Saturday 30 July 2016

Jordan Spieth at Center of Latest Major Rules Controversy


Another day, another major championship rules kerfuffle.

Jordan Spieth shot a solid second-round 67 at the 98th PGA Championship at hot Baltusrol on Friday, but all anyone wanted to talk about afterward was a puddle on the gravel path to the right of the seventh fairway, and whether Spieth was stepping in it.

"It was no problem," Spieth told reporters afterward.

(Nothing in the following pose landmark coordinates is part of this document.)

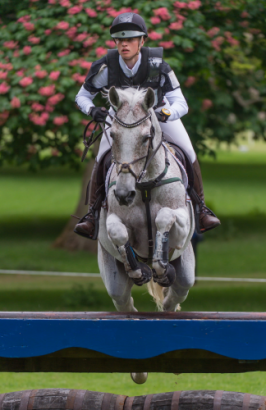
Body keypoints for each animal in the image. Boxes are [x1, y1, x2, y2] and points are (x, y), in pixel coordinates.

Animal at [97, 85, 195, 312]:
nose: (124, 195)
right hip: (113, 279)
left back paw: (167, 279)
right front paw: (139, 271)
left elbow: (164, 216)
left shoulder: (182, 222)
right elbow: (118, 233)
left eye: (146, 136)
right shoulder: (111, 220)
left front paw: (160, 266)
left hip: (186, 267)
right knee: (125, 303)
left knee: (175, 295)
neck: (145, 187)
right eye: (112, 135)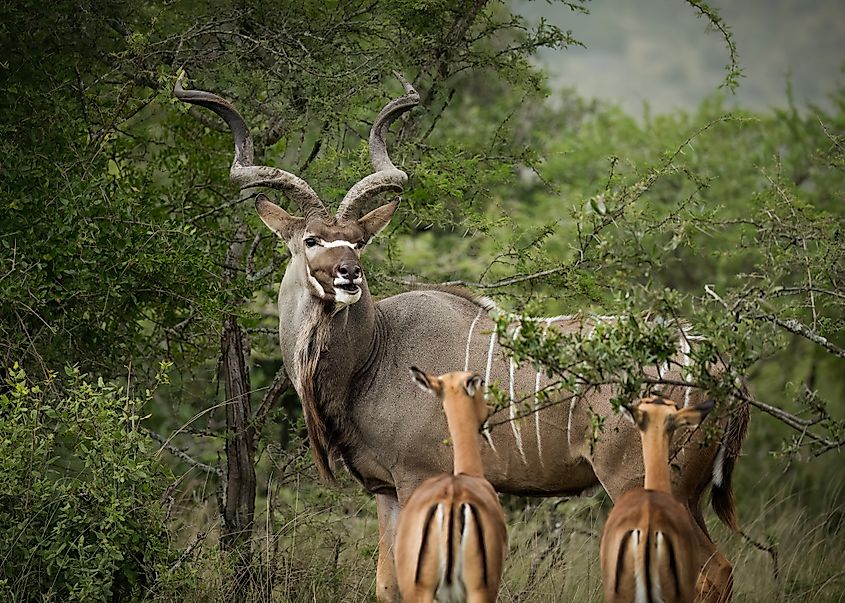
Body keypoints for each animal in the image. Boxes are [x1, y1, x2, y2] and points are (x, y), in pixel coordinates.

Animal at [396, 368, 507, 603]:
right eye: (481, 385)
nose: (490, 408)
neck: (469, 474)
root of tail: (452, 498)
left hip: (421, 592)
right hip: (479, 591)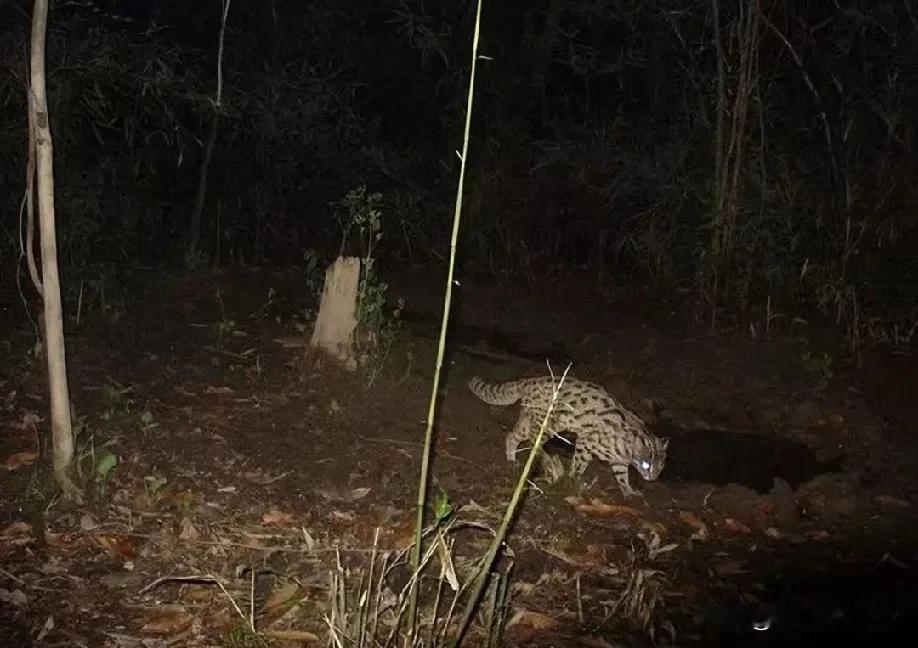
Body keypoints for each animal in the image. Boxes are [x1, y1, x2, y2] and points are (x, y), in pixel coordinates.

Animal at [474, 374, 668, 496]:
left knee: (512, 435)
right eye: (646, 465)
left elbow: (622, 475)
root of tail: (528, 381)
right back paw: (546, 460)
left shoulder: (618, 460)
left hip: (533, 419)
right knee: (533, 438)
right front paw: (574, 480)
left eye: (660, 468)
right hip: (548, 424)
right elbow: (579, 465)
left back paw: (512, 458)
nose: (651, 479)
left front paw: (628, 490)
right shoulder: (586, 443)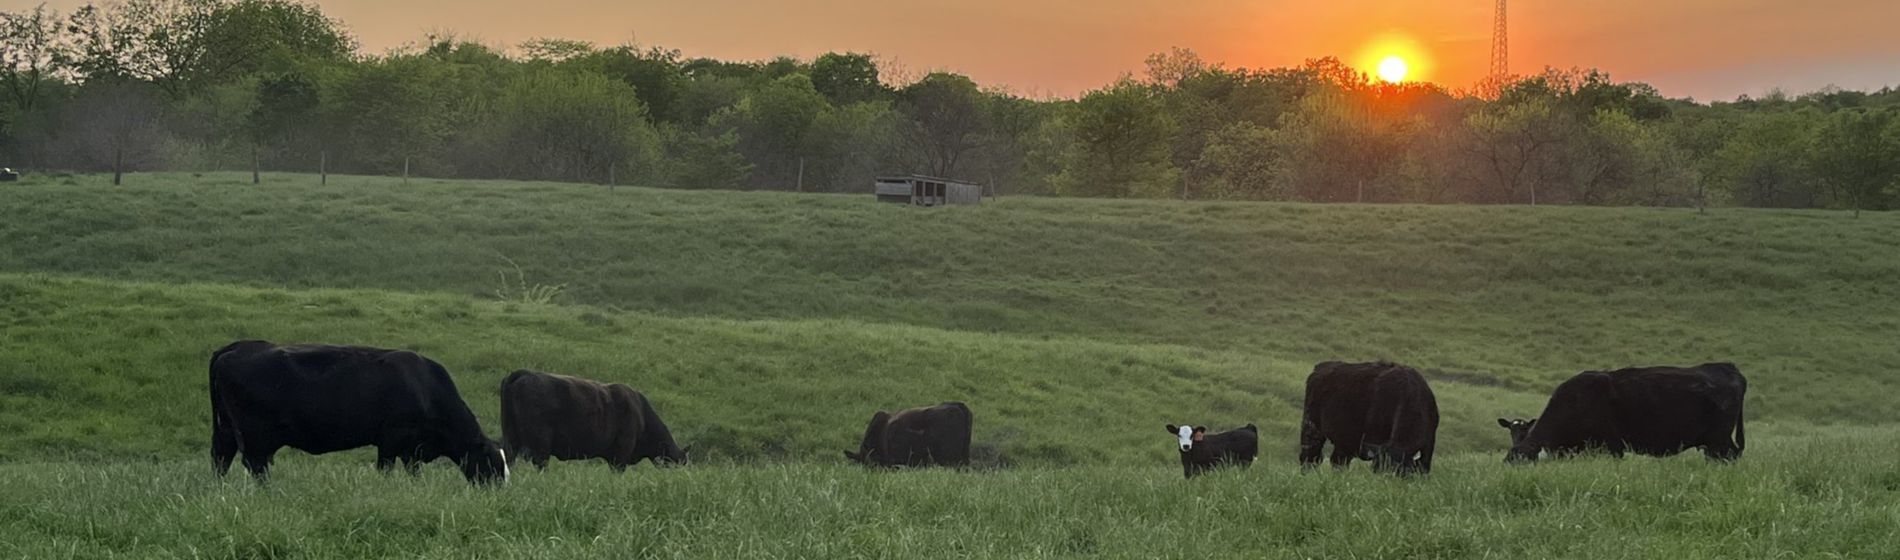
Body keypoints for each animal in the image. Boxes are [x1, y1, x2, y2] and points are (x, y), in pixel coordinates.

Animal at [208, 340, 508, 485]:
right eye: (493, 463)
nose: (498, 491)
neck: (424, 386)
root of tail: (236, 347)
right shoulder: (392, 439)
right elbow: (386, 469)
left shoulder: (410, 447)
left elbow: (413, 470)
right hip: (255, 435)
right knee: (254, 465)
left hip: (226, 430)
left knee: (221, 459)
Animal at [499, 370, 688, 471]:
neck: (641, 415)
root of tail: (525, 373)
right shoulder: (621, 455)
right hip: (540, 443)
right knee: (540, 464)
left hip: (511, 437)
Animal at [1298, 361, 1440, 475]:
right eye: (1379, 469)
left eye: (1401, 471)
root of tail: (1319, 368)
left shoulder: (1428, 447)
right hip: (1311, 428)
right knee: (1310, 457)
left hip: (1344, 441)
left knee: (1338, 461)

The trouble began when Spieth missed the seventh fairway, on his 16th hole of the day, wide right. His ball wound up in a puddle, and he conferenced with a PGA rules official. To take relief from both the puddle and the cart path, he'd have wound up dropping in a pine tree, which he obviously didn't want. So he took relief from only the casual water. He took a drop. He took another drop. He finally got to place the ball.

SCORES: PGA Championship Leaderboard

After the lengthy deliberation, which took 15 minutes as playing partners Sergio Garcia and Bubba Watson waited up ahead, Spieth ended up with a clean lie on the gravel path and hooked his second around the stand of trees on the way to making bogey.

It seemed like a long way to make 5, but a screen grab of his second shot seemed to show his left foot was still in the puddle. That would mean he didn't take "complete relief," as per the wording of Rule 24-2, which would've meant a one-stroke penalty.


After doing a TV interview with Fred Albers in which he said, "Ultimately, I still ended up playing with my toe in the water." Spieth told writers his foot "wasn't resting in it because it was on the cart path and [the puddle] was dug down. I say cart path; it's that gravel. So the waters dip down. So my toe wasn't on the water. I don't know if it matters or not, but it was certainly hovering over it."

As of 3:15 p.m. ET the PGA of America had not assessed a penalty on Spieth, who was three shots behind clubhouse leader Henrik Stenson (67).

"I trust my rules official there," Spieth said after the latest rules dustup involving high-definition TV and endless replays, which comes on the heels of much-discussed rulings at the U.S. Open and U.S. Women's Open earlier this summer. "I would have never hit if I was not told it was okay by a rules official. He told me it was fine."

The PGA of America issued a statement of explanation, invoking Decision 20-2c/0.8: "Jordan was entitled to either play the ball as it lay, even if his stance was still in the casual water, or he could have elected to take relief again from the casual water under this different type of stroke that he then elected to play."